• _What you need to do_:
Restate the whole listing exactly, leaving nothing out.

==*==

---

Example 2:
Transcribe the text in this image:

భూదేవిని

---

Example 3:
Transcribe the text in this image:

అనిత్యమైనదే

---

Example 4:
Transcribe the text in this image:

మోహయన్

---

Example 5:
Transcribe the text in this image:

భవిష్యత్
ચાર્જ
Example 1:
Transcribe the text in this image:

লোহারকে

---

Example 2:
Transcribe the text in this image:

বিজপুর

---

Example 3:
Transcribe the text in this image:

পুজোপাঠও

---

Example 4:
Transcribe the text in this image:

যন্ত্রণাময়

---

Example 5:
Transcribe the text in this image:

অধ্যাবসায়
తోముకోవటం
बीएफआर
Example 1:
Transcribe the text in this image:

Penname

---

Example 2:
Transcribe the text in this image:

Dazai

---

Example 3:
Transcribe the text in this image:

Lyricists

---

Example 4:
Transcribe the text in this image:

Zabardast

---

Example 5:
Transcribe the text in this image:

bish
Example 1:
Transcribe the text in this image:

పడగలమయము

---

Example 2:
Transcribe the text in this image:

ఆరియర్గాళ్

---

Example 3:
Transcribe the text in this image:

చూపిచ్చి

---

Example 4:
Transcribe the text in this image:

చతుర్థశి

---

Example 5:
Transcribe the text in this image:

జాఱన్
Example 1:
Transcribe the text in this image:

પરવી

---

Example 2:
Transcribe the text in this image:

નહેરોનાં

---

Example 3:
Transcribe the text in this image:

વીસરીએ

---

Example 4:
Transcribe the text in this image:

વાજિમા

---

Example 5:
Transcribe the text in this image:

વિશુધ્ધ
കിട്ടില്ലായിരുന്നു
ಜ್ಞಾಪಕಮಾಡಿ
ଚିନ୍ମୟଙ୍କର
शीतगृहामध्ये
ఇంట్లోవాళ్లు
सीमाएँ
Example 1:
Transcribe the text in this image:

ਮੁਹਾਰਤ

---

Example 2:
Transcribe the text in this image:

==*==

• _Result of this exercise_:
---

Example 2:
Transcribe the text in this image:

భూదేవిని

---

Example 3:
Transcribe the text in this image:

అనిత్యమైనదే

---

Example 4:
Transcribe the text in this image:

మోహయన్

---

Example 5:
Transcribe the text in this image:

భవిష్యత్
ચાર્જ
Example 1:
Transcribe the text in this image:

লোহারকে

---

Example 2:
Transcribe the text in this image:

বিজপুর

---

Example 3:
Transcribe the text in this image:

পুজোপাঠও

---

Example 4:
Transcribe the text in this image:

যন্ত্রণাময়

---

Example 5:
Transcribe the text in this image:

অধ্যাবসায়
తోముకోవటం
बीएफआर
Example 1:
Transcribe the text in this image:

Penname

---

Example 2:
Transcribe the text in this image:

Dazai

---

Example 3:
Transcribe the text in this image:

Lyricists

---

Example 4:
Transcribe the text in this image:

Zabardast

---

Example 5:
Transcribe the text in this image:

bish
Example 1:
Transcribe the text in this image:

పడగలమయము

---

Example 2:
Transcribe the text in this image:

ఆరియర్గాళ్

---

Example 3:
Transcribe the text in this image:

చూపిచ్చి

---

Example 4:
Transcribe the text in this image:

చతుర్థశి

---

Example 5:
Transcribe the text in this image:

జాఱన్
Example 1:
Transcribe the text in this image:

પરવી

---

Example 2:
Transcribe the text in this image:

નહેરોનાં

---

Example 3:
Transcribe the text in this image:

વીસરીએ

---

Example 4:
Transcribe the text in this image:

વાજિમા

---

Example 5:
Transcribe the text in this image:

વિશુધ્ધ
കിട്ടില്ലായിരുന്നു
ಜ್ಞಾಪಕಮಾಡಿ
ଚିନ୍ମୟଙ୍କର
शीतगृहामध्ये
ఇంట్లోవాళ్లు
सीमाएँ
Example 1:
Transcribe the text in this image:

ਮੁਹਾਰਤ

---

Example 2:
Transcribe the text in this image:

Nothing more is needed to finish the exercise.